I remember vividly visiting my Grandma (or, as we would call her, ‘Nanny’) most days after school and, as I sat in front of her TV in the small snug living room, she would pull up her Ottoman pouffe and place a tray on top with a plate presenting beans on toast: two pieces white bread and heaps of baked beans with a generous knob of butter on top. I would sit for a few hours watching general, rubbish television, with her pet bird and chihuahua Beau, and scoff the meal, dropping half of it down my school jumper.
Nanny kept a box of toys upstairs that she would bring down and it was as if I’d seen a magic show. I would get so excited over a gloomy yellow piece of plastic that had big chunks of orange and brown inside it: it was plastic sick. We would hide it around the living and dining room and wait for the other to find it; she would even bring it over to my house on Christmas just to hide it. My Mum hid it in my bed once. I miss that peculiar ‘toy’.
It was the 16th of February 2011 and I cannot begin to describe the feelings I felt when my mother told me that my grandma had passed away in the hospital bed after fighting oesophageal cancer.
I wish I visited her more often when I had the chance.
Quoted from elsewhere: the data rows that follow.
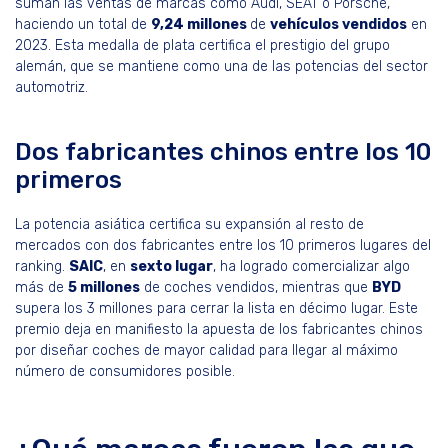
suman las ventas de marcas como Audi, SEAT o Porsche,
haciendo un total de
9,24 millones
de
vehículos vendidos
en
2023. Esta medalla de plata certifica el prestigio del grupo
alemán, que se mantiene como una de las potencias del sector
automotriz.
Dos fabricantes chinos entre los 10
primeros
La potencia asiática certifica su expansión al resto de
mercados con dos fabricantes entre los 10 primeros lugares del
ranking.
SAIC
, en
sexto lugar
, ha logrado comercializar algo
más de
5 millones
de coches vendidos, mientras que
BYD
supera los 3 millones para cerrar la lista en décimo lugar. Este
premio deja en manifiesto la apuesta de los fabricantes chinos
por diseñar coches de mayor calidad para llegar al máximo
número de consumidores posible.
A few weeks before she passed, my mum asked me if I wanted to go with her to see her and being the naive 11 year old I was, I thought that there were much more important things in life to do. There were not. There definitely were not. Multiple times a week I listen to friends complaining about how they have to see and spend time with their grandparents. I would do anything to go back and spend as much time as possible with my grandma. I don’t believe in God but I truly hope there is a heaven and she’s happily reunited with her dog, Beau, and I really believe and have faith that she is looking down on me and is proud of the hopeful mess I am becoming as she watches me grow into an adult.
Those who still have their grandparents with them, whether it’s all of them or only one, please listen intently to what stories they tell you, process and live by the wise and experienced advice they give you, and please spend as much time as you possibly can with them. Don’t ever complain about having to see them because, when they are gone, trust me you will beat yourself up for the rest of your lives, as the saying goes. You don’t know the extent of how special and valuable something is to you until it’s gone.